+++ TEXT FOR ANALYSIS +++

How Do We Pray After More Police Violence? | Sojourners

How Do We Pray After More Police Violence?

A person wearing a black suit carries a paper program with a photo and name of Tyre Nichols.
An attendee holds a program while exiting a Feb. 1 memorial service for Tyre Nichols who died after being beaten by Memphis Police officers. REUTERS/Ronda Churchill 

The cycle of senseless police violence continues. Another young unarmed Black man was killed by the police, with the evidence of the officers’ depravity and guilt recorded on video for the whole world to see. Yesterday’s funeral service of Tyre Nichols memorialized another Black life viciously cut short. On Jan. 7, Nichols, a 29-year-old FedEx worker and avid skateboarder, was pulled over in Memphis for alleged reckless driving. After five police officers brutally beat him, he died in the hospital three days later.

The footage of the fatal beating, released last Friday, is so horrific that before it was even released the five officers — all of whom are Black — were fired and charged with second-degree murder, assault, kidnapping, official misconduct, and oppression. This week two additional officers, as well as several others involved in the incident, were also relieved of their duty; a white officer who tased Tyre has been placed on desk duty.

I’m not going to share the video because Black death should never be normalized or sensationalized. While I haven’t been able to bring myself to watch the full clip, what I have seen filled me with profound grief and righteous anger, particularly the cruelty of these officers and their complete disregard for Tyre’s life. It is unfathomable how they are unable to see, let alone respect, Tyre’s humanity and instead dehumanize him as a threat that needs to be subdued. Yet nearly half of Americans see the recent killings of Black people by police as isolated cases; I pray Tyre’s tragic death will help persuade our nation that these killings are the result of a pernicious and systemic pattern.

+++ EXCERPTED RECORDS +++

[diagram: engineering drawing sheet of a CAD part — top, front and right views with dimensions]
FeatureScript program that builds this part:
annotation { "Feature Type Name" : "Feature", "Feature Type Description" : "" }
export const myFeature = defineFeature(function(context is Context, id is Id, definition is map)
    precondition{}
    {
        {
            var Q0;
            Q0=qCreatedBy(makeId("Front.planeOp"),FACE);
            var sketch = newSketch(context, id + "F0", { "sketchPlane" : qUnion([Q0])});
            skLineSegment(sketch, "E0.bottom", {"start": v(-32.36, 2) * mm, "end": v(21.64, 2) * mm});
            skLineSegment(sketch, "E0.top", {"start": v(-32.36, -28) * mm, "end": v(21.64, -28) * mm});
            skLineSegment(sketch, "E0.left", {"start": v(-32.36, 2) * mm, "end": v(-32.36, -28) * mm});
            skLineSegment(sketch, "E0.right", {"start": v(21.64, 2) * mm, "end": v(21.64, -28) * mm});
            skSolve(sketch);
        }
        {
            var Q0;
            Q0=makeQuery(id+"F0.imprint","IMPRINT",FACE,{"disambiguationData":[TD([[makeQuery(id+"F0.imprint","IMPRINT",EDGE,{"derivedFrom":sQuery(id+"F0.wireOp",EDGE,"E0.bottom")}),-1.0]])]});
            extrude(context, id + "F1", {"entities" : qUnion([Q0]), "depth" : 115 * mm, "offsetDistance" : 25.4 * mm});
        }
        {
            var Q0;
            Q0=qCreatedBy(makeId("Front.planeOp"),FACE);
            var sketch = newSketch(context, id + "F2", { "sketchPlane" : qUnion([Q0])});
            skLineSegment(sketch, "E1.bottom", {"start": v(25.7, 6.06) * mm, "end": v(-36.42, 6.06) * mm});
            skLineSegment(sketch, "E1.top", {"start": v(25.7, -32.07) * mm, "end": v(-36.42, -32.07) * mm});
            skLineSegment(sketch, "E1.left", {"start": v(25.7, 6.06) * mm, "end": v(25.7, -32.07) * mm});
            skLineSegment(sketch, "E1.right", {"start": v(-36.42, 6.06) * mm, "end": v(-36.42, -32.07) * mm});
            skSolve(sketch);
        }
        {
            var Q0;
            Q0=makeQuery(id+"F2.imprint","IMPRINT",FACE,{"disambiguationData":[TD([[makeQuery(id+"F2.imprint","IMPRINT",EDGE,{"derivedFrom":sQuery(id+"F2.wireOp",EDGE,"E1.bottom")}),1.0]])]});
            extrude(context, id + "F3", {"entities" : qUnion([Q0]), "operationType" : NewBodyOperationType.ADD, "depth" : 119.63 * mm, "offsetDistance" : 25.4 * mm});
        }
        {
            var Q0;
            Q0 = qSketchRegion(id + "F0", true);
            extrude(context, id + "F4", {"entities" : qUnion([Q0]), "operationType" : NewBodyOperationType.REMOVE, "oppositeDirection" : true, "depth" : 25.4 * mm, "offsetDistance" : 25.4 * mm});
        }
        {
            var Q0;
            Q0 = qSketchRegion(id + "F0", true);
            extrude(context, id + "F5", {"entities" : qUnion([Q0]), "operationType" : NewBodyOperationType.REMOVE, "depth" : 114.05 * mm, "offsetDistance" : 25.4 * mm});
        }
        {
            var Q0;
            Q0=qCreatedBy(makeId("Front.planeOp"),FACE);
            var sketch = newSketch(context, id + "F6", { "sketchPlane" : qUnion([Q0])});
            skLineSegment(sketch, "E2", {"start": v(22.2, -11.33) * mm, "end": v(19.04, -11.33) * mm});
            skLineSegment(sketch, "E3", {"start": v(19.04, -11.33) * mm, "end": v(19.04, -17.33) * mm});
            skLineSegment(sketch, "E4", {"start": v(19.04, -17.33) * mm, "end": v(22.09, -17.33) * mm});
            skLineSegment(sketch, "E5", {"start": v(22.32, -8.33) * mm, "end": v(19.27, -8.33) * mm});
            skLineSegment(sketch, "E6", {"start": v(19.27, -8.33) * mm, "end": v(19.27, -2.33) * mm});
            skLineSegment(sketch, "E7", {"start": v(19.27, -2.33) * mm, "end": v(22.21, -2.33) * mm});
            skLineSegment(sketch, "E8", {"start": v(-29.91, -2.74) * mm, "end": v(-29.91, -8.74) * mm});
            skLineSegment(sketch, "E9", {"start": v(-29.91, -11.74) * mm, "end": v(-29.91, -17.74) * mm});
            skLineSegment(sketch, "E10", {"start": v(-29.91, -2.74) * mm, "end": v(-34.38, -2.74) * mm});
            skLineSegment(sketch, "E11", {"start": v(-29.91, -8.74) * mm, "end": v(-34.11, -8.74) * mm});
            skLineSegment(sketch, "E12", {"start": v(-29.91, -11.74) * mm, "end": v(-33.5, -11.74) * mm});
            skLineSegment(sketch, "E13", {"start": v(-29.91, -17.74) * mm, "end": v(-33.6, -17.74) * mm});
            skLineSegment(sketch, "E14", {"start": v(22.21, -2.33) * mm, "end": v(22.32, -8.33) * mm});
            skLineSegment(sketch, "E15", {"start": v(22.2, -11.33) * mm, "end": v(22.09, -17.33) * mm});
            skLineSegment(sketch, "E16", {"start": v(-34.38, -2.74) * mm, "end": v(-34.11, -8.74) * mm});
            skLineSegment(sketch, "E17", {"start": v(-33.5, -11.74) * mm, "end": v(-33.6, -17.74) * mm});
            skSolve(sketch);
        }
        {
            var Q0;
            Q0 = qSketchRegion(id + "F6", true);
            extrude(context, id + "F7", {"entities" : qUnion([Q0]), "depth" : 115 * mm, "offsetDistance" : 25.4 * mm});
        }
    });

+++

- PROMPT 1
According to the article on praying after police violence, why does the writer choose not to share the video of the beating? Answer in one to three sentences.
- PROMPT 2
Revise the article on praying after police violence, starting with "The cycle of" and going on through "three days later.", replacing "funeral service" with "memorial service".
- PROMPT 3
List every charge the article on praying after police violence says was brought against the five fired officers.

- TASK ANSWER 1
The writer won't share the video because Black death should never be normalized or sensationalized.

- TASK ANSWER 2
The cycle of senseless police violence continues. Another young unarmed Black man was killed by the police, with the evidence of the officers’ depravity and guilt recorded on video for the whole world to see. Yesterday’s memorial service of Tyre Nichols memorialized another Black life viciously cut short. On Jan. 7, Nichols, a 29-year-old FedEx worker and avid skateboarder, was pulled over in Memphis for alleged reckless driving. After five police officers brutally beat him, he died in the hospital three days later.

- TASK ANSWER 3
second-degree murder, assault, kidnapping, official misconduct, oppression